Poor Claudine! Like a strayed nymph, forever astonished and affrighted at the strange world into which she had been betrayed! She had known no way of adapting herself, she could never feel at home, her one refuge had been to withdraw into herself.

She was courteous and agreeable enough to all her fellow-guests, but she fled from them. She went off every morning after breakfast, her thin form, straight as a dart, charmingly dressed in clear summer colours, a parasol held over her burnished head, and two or three portentous volumes under her arm, to find a secluded spot in the woods where she could read undisturbed. She read Epictetus and Marcus Aurelius and Schopenhauer and Emerson, with ardent attention, marking passages, meditating on them, trying to appease and fortify her desperate spirit.

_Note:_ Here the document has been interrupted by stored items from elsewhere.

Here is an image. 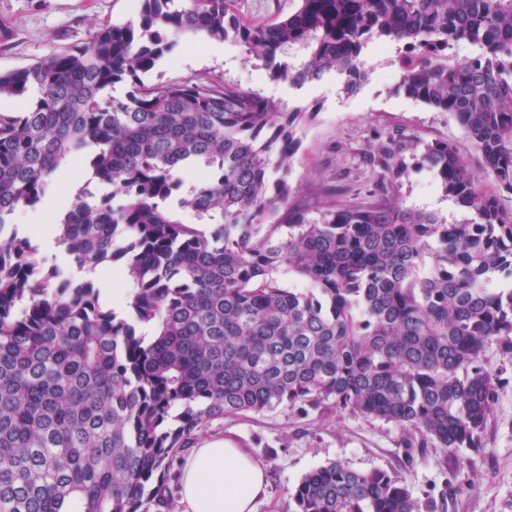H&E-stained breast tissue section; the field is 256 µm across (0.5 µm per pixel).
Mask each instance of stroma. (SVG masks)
<instances>
[{"label":"stroma","instance_id":"obj_1","mask_svg":"<svg viewBox=\"0 0 512 512\" xmlns=\"http://www.w3.org/2000/svg\"><path fill=\"white\" fill-rule=\"evenodd\" d=\"M299 0H231L245 22L262 23L294 12ZM139 0H0V71L28 66L51 54L86 46L103 24H123L138 14ZM404 49L377 39L363 53L366 79L346 92L333 73L294 86L269 79L260 61L246 59L235 44L223 56L210 55L205 43L189 41L175 57H163L142 74L144 84L229 83L254 91L287 111L313 118L299 132L300 146L289 180L295 203L315 204L335 194L341 204L377 198L402 207L435 213L459 223L466 209L444 197L432 172L422 165V147L448 141L464 148L473 169L480 154L469 147L456 118L397 93ZM398 143L408 173L396 186L380 185L378 151ZM486 367L499 378L494 412L478 449L409 448L403 429L393 423L343 413L320 418L297 415L285 407L249 417L214 421L205 436L224 437L248 448L265 466L268 484L255 512H293L290 494L313 468L332 461L360 472L394 470L412 496L433 512H512V356L497 345L482 353ZM472 489L458 491L466 478Z\"/></svg>","mask_w":512,"mask_h":512}]
</instances>
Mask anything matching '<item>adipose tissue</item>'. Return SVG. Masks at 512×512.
<instances>
[{"mask_svg":"<svg viewBox=\"0 0 512 512\" xmlns=\"http://www.w3.org/2000/svg\"><path fill=\"white\" fill-rule=\"evenodd\" d=\"M265 484L264 468L246 450L206 440L184 458L180 503L183 512H254Z\"/></svg>","mask_w":512,"mask_h":512,"instance_id":"1","label":"adipose tissue"}]
</instances>
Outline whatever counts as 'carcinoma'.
<instances>
[{"label": "carcinoma", "mask_w": 512, "mask_h": 512, "mask_svg": "<svg viewBox=\"0 0 512 512\" xmlns=\"http://www.w3.org/2000/svg\"><path fill=\"white\" fill-rule=\"evenodd\" d=\"M140 0L139 25L0 73V100L36 86L25 112H0V512H149L172 507L181 455L207 424L283 406L392 422L409 448H477L496 399L481 359L512 355V0H300L251 24L226 0ZM238 45L271 78L334 72L354 92L364 48L401 42L396 92L453 114L483 175L448 142L421 160L472 217L449 224L388 203L291 201L297 125L240 87L158 83L140 74L177 36ZM461 42L476 54L451 59ZM123 79V98L103 91ZM385 151L394 185L408 167ZM88 161L99 197L62 204L59 240L80 269L115 264L132 319L100 303L12 229L67 160ZM215 227L199 232L163 204ZM306 288H285L279 271ZM154 326L150 339L137 330ZM294 512H420L395 471L317 467ZM192 181L186 180L180 194L175 198L167 201L168 208L175 214V216L186 224H194V227L200 230L202 233L208 235L213 229V224H203L204 221H199L195 213L189 209H183L179 206V198L185 196L191 190Z\"/></svg>", "instance_id": "cac0c4a2"}]
</instances>
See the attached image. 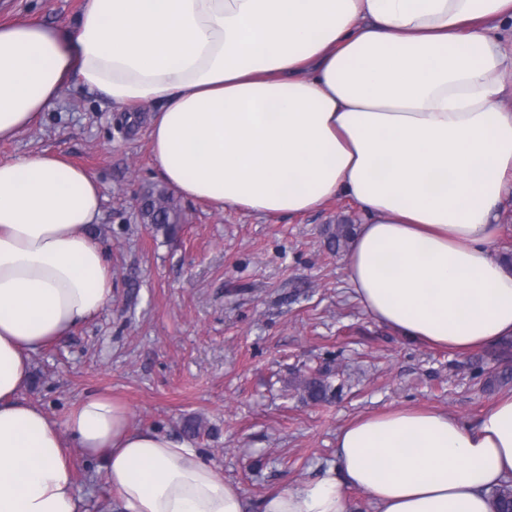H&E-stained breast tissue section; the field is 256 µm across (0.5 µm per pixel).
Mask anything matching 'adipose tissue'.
Listing matches in <instances>:
<instances>
[{"mask_svg": "<svg viewBox=\"0 0 512 512\" xmlns=\"http://www.w3.org/2000/svg\"><path fill=\"white\" fill-rule=\"evenodd\" d=\"M512 0H85L69 36L0 26V141L71 80L119 109L152 104V157L182 197L265 217L346 197L366 219L346 254L364 313L465 355L512 337V265L494 253L512 192ZM104 195L56 154L0 159V512H81L70 449L97 462L120 512H251L192 446L132 429L85 396L64 421L19 397L31 353L106 307L90 232ZM512 482V394L468 424L390 409L336 437L316 480L260 512H494Z\"/></svg>", "mask_w": 512, "mask_h": 512, "instance_id": "obj_1", "label": "adipose tissue"}]
</instances>
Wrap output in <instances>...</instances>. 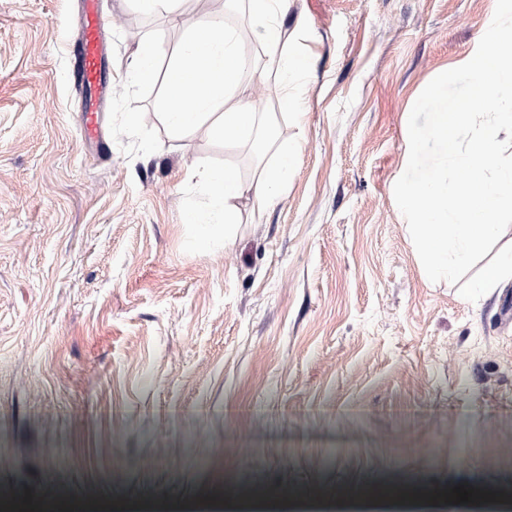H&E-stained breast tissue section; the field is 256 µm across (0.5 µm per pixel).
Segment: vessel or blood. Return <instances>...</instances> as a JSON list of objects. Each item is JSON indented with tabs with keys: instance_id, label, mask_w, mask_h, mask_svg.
I'll list each match as a JSON object with an SVG mask.
<instances>
[{
	"instance_id": "1",
	"label": "vessel or blood",
	"mask_w": 512,
	"mask_h": 512,
	"mask_svg": "<svg viewBox=\"0 0 512 512\" xmlns=\"http://www.w3.org/2000/svg\"><path fill=\"white\" fill-rule=\"evenodd\" d=\"M80 35L72 46L75 59L73 78L85 92L81 132L84 139L99 138V103L110 92L104 79L106 54L103 44L105 19L99 9V0H81Z\"/></svg>"
}]
</instances>
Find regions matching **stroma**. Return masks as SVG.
Listing matches in <instances>:
<instances>
[{
	"instance_id": "35a3bbf8",
	"label": "stroma",
	"mask_w": 512,
	"mask_h": 512,
	"mask_svg": "<svg viewBox=\"0 0 512 512\" xmlns=\"http://www.w3.org/2000/svg\"><path fill=\"white\" fill-rule=\"evenodd\" d=\"M102 0L104 148L81 136L75 0H0V512H204L237 492L395 512L512 488V281H430L394 198L424 87L496 0H289L311 61L276 134L287 192L199 240L190 168L243 149L163 117L172 50L209 14ZM156 77L126 83L143 40Z\"/></svg>"
}]
</instances>
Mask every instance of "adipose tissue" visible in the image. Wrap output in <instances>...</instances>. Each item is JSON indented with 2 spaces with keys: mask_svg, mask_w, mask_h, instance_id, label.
Returning a JSON list of instances; mask_svg holds the SVG:
<instances>
[{
  "mask_svg": "<svg viewBox=\"0 0 512 512\" xmlns=\"http://www.w3.org/2000/svg\"><path fill=\"white\" fill-rule=\"evenodd\" d=\"M287 13L288 0H248L245 13L265 56L256 79L262 83L274 77L280 91L277 106L281 109L291 105L293 81L307 66L284 35L282 20ZM173 56L165 99V117L171 131L181 133L205 125L225 147L248 144L257 154L270 150L275 155L273 164L260 166L256 179L248 184L228 164L188 170V179L194 180L206 204L188 210L186 221L196 225L200 237L207 238L239 223L237 202L244 195H252L258 210L273 209L288 189L298 152L295 147L277 143L274 113L243 93V55L236 28L202 17L189 38L174 49Z\"/></svg>",
  "mask_w": 512,
  "mask_h": 512,
  "instance_id": "adipose-tissue-1",
  "label": "adipose tissue"
}]
</instances>
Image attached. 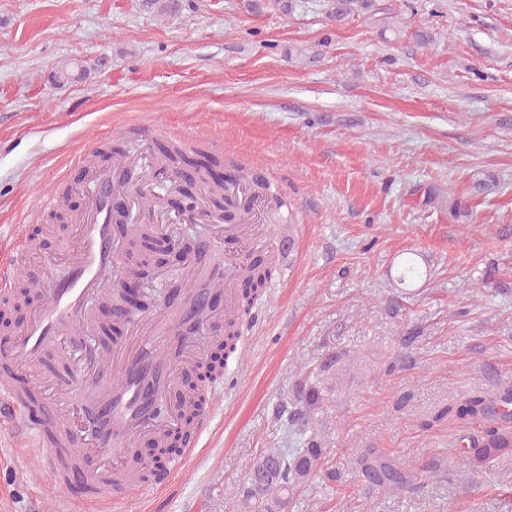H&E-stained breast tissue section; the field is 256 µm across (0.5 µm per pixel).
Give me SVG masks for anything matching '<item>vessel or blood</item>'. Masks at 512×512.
<instances>
[{
	"instance_id": "b4317fda",
	"label": "vessel or blood",
	"mask_w": 512,
	"mask_h": 512,
	"mask_svg": "<svg viewBox=\"0 0 512 512\" xmlns=\"http://www.w3.org/2000/svg\"><path fill=\"white\" fill-rule=\"evenodd\" d=\"M87 203L80 215L73 240L64 243L62 252L69 262L62 277L42 268L35 277L45 285L38 311L27 320L9 348L0 352V409L4 410L15 432L24 435L34 447L56 452L71 450L69 471L95 491L91 506L127 502L145 483L132 474L129 457L143 434L166 435L181 429L185 410L166 406L165 401L176 384L168 348L185 343L178 323L163 315L153 335L134 341L124 337L112 346L110 359L89 358L75 378L47 380L56 395V404H46L39 416H32L28 402L16 380L17 372L34 370L44 352L58 340L80 334L90 307L105 286L124 272L117 247L118 227L112 222V171L93 168L86 187ZM225 246L234 247V255L225 257L219 279L224 288L226 307L235 304V292L229 283L241 273L251 253L276 248L292 252L294 244L275 234L272 227L257 230L244 224H228ZM209 289L191 288L181 304V313L193 316L206 308ZM78 392L82 411L77 422L59 417L57 405L71 392ZM109 450L118 457L113 467L103 466L98 455ZM69 471L54 469L59 487H66Z\"/></svg>"
}]
</instances>
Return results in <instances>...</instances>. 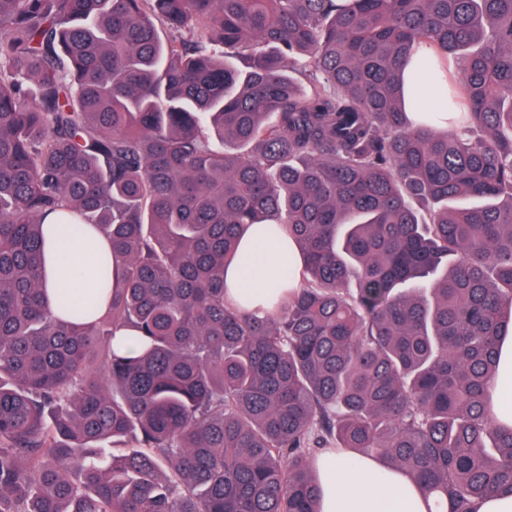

The idea of her being desperate would have seemed ludicrous to anyone who knew her. She was calm, so self-possessed, so well-poised! She had a great social success in her own milieu, she was something of an authority upon correctness in dress and manner. She was moreover a lady of unblemished reputation, she was never even indiscreet or stupid. She was quite perfect. Not even the resentful Gilbert could find a flaw in her public demeanour.

And yet, in her own heart, she was bewildered and lost.